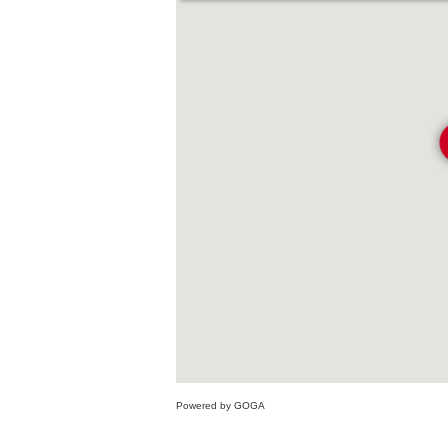
Powered by GOGA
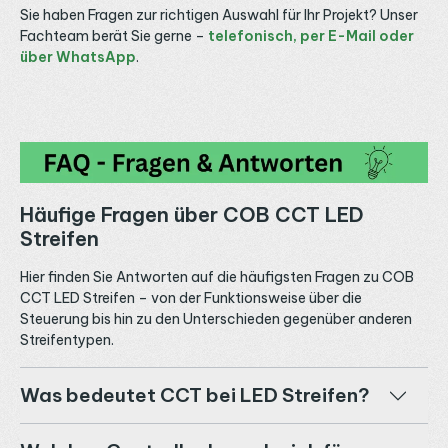
Sie haben Fragen zur richtigen Auswahl für Ihr Projekt? Unser
Fachteam berät Sie gerne –
telefonisch, per E-Mail oder
über WhatsApp
.
Häufige Fragen über COB CCT LED
Streifen
Hier finden Sie Antworten auf die häufigsten Fragen zu COB
CCT LED Streifen – von der Funktionsweise über die
Steuerung bis hin zu den Unterschieden gegenüber anderen
Streifentypen.
Was bedeutet CCT bei LED Streifen?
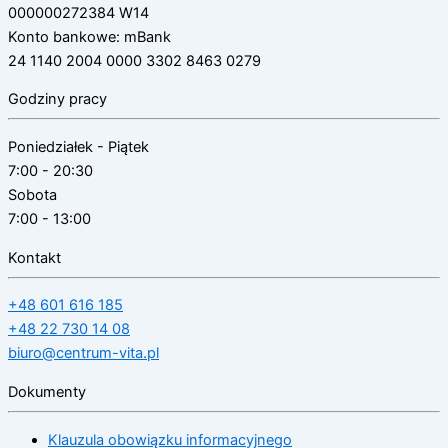
000000272384 W14
Konto bankowe: mBank
24 1140 2004 0000 3302 8463 0279
Godziny pracy
Poniedziałek - Piątek
7:00 - 20:30
Sobota
7:00 - 13:00
Kontakt
+48 601 616 185
+48 22 730 14 08
biuro@centrum-vita.pl
Dokumenty
Klauzula obowiązku informacyjnego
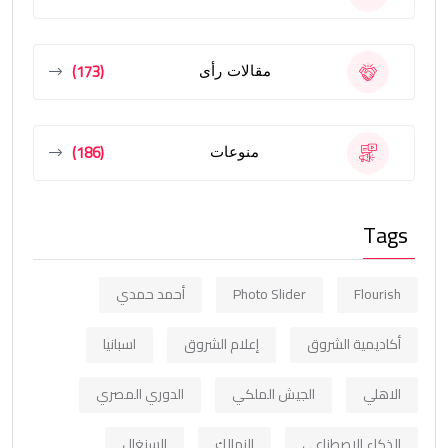
(173)
مقالات رأى
(186)
منوعات
Tags
Flourish
Photo Slider
أحمد حمدي
أكاديمية الشروق
إعلام الشروق
اسبانيا
الاهلي
الجيش الملكي
الدوري المصري
الذكاء الاصطناعي
الزمالك
السنغال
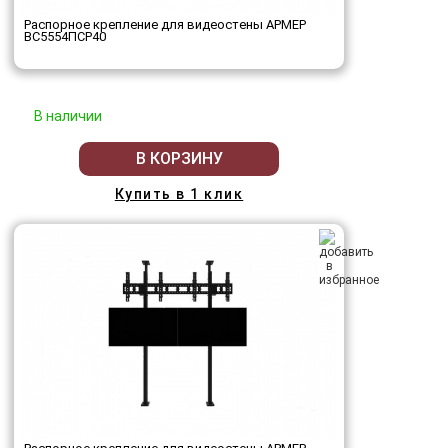
Распорное крепление для видеостены АРМЕР
ВС5554ПСР40
В наличии
В КОРЗИНУ
Купить в 1 клик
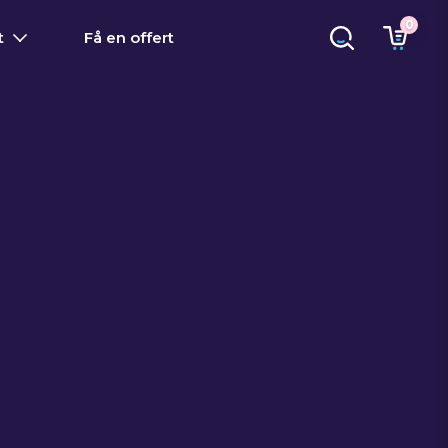
0
t
Få en offert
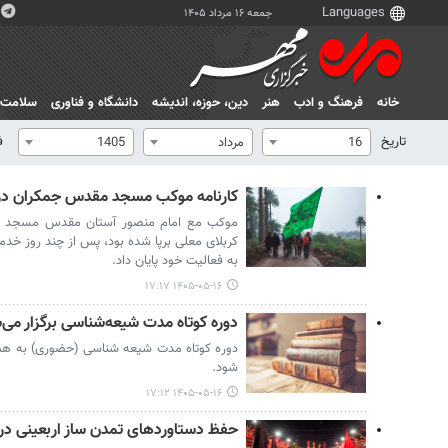
جمعه ۱۶ مرداد ۱۴۰۵
خانه
فرهنگ و ادب
هنر
دين، حوزه، انديشه
دانشگاه و فناوری
سلامت
تاریخ
ف
16
مرداد
1405
کارنامه موکب مسجد مقدس جمکران در اربعین/۵۰ هزار پرس 
کربلای معلی برپا شده بود، پس از چند روز خدم
به فعالیت خود پایان داد.
۱۴۰۵-۰۵-۱۶ ۱۷:۱۷
دوره کوتاه مدت شیعه‌شناسی برگزار می‌
دوره کوتاه مدت شیعه شناسی (حضوری) به ه
شود.
۱۴۰۵-۰۵-۱۶ ۱۷:۱۲
حفظ دستاوردهای تمدن ساز اربعینی در آ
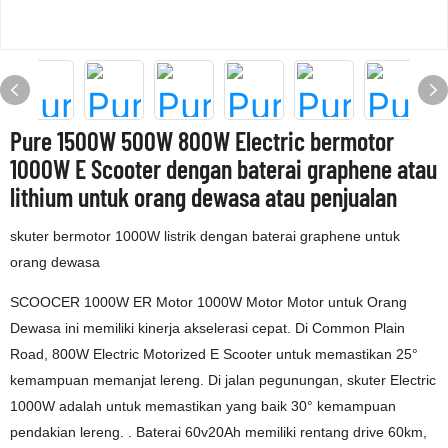
Pure 1500W 500W 800W Electric bermotor
1000W E Scooter dengan baterai graphene atau
lithium untuk orang dewasa atau penjualan
skuter bermotor 1000W listrik dengan baterai graphene untuk
orang dewasa
SCOOCER 1000W ER Motor 1000W Motor Motor untuk Orang
Dewasa ini memiliki kinerja akselerasi cepat. Di Common Plain
Road, 800W Electric Motorized E Scooter untuk memastikan 25°
kemampuan memanjat lereng. Di jalan pegunungan, skuter Electric
1000W adalah untuk memastikan yang baik 30° kemampuan
pendakian lereng. . Baterai 60v20Ah memiliki rentang drive 60km,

======

## What is required
List every line in the material above that contains the string "memastikan". Matches must have the same letter case.

## Your response
Road, 800W Electric Motorized E Scooter untuk memastikan 25°
1000W adalah untuk memastikan yang baik 30° kemampuan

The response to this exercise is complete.